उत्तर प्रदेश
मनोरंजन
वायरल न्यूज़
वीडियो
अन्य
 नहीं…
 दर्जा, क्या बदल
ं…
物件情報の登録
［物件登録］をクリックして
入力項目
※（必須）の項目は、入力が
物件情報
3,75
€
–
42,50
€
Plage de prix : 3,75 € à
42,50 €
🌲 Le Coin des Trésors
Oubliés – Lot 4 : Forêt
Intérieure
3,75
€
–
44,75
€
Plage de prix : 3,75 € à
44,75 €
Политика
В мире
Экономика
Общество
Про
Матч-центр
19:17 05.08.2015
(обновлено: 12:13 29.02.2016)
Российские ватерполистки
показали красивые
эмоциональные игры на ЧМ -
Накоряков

************

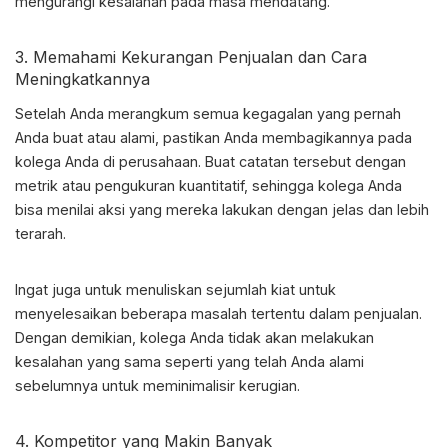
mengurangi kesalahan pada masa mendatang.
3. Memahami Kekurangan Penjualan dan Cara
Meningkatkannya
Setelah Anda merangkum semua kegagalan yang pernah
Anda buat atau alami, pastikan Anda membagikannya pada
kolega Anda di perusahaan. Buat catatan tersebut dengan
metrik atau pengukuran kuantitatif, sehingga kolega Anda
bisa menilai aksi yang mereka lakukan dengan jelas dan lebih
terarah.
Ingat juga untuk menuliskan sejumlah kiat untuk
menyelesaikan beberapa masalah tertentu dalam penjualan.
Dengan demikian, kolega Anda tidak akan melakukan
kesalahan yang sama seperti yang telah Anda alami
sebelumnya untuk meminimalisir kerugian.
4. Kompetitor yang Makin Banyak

************

- Request: Repeat word for word the lines above that run from the line containing "mengurangi kesalahan pada masa mendatang." through the line containing "4. Kompetitor yang Makin Banyak", both ends included, and nothing else.

- Result of the task:
mengurangi kesalahan pada masa mendatang.
3. Memahami Kekurangan Penjualan dan Cara
Meningkatkannya
Setelah Anda merangkum semua kegagalan yang pernah
Anda buat atau alami, pastikan Anda membagikannya pada
kolega Anda di perusahaan. Buat catatan tersebut dengan
metrik atau pengukuran kuantitatif, sehingga kolega Anda
bisa menilai aksi yang mereka lakukan dengan jelas dan lebih
terarah.
Ingat juga untuk menuliskan sejumlah kiat untuk
menyelesaikan beberapa masalah tertentu dalam penjualan.
Dengan demikian, kolega Anda tidak akan melakukan
kesalahan yang sama seperti yang telah Anda alami
sebelumnya untuk meminimalisir kerugian.
4. Kompetitor yang Makin Banyak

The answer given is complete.